Boston more than doubled Chicago’s hits during the game while posting 53 body checks, and hard hitters like Milan Lucic and Johnny Boychuk made their presence felt all over the ice. The Bruins played a punishing style and open ice was much more difficult to come by in Game 5 than it was during the offensive extravaganza that was Game 4.
For the second straight game, Chicago’s best players were more effective than Boston’s best players and that’s why the Blackhawks stand just a single win away from hoisting the Stanley Cup. Kane potted a pair of goals in the first two periods, and the Kane/Toews/Bryan Bickell line set the tone for the game by skating circles around Zdeno Chara and Dennis Seidenberg.
The Bruins finally got untracked in the third period once Julien had split up Chara and Seidenberg, stabilizing a scrambling defense by pairing Chara and Boychuk together.
By then though it was too late. When the game ended, the results for some of Boston's best defensive players were ugly: Chara was on ice for all three goals against; Seidenberg was the main culprit for both of the goals against that left him as a minus-2 in defeat; and the David Krejci line was a minus forward line for the first time in five Stanley Cup Final games.
Chicago was the better team for a majority of the Game 5 defeat, and undoubtedly deserved to win the game and take a 3-2 lead in the best-of-seven series.
“It’s the Finals.
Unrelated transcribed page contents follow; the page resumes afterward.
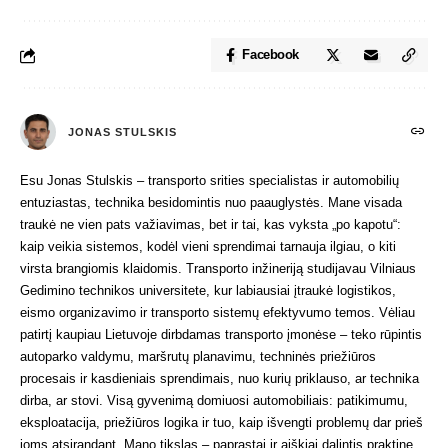
Facebook
JONAS STULSKIS
Esu Jonas Stulskis – transporto srities specialistas ir automobilių
entuziastas, technika besidomintis nuo paauglystės. Mane visada
traukė ne vien pats važiavimas, bet ir tai, kas vyksta „po kapotu“:
kaip veikia sistemos, kodėl vieni sprendimai tarnauja ilgiau, o kiti
virsta brangiomis klaidomis. Transporto inžineriją studijavau Vilniaus
Gedimino technikos universitete, kur labiausiai įtraukė logistikos,
eismo organizavimo ir transporto sistemų efektyvumo temos. Vėliau
patirtį kaupiau Lietuvoje dirbdamas transporto įmonėse – teko rūpintis
autoparko valdymu, maršrutų planavimu, techninės priežiūros
procesais ir kasdieniais sprendimais, nuo kurių priklauso, ar technika
dirba, ar stovi. Visą gyvenimą domiuosi automobiliais: patikimumu,
eksploatacija, priežiūros logika ir tuo, kaip išvengti problemų dar prieš
joms atsirandant. Mano tikslas – paprastai ir aiškiai dalintis praktine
It’s a battle,” said Johnny Boychuk. “You want to work as hard as you can and battle as hard as you can. That’s the way it should be.”
By now, the Bruins have worked up a healthy amount of respect for Chicago’s best players in a draining battle for the Cup, and they know that if they want to control the series, they'll have to act swiftly and decisively in Game 6 at TD Garden on Monday.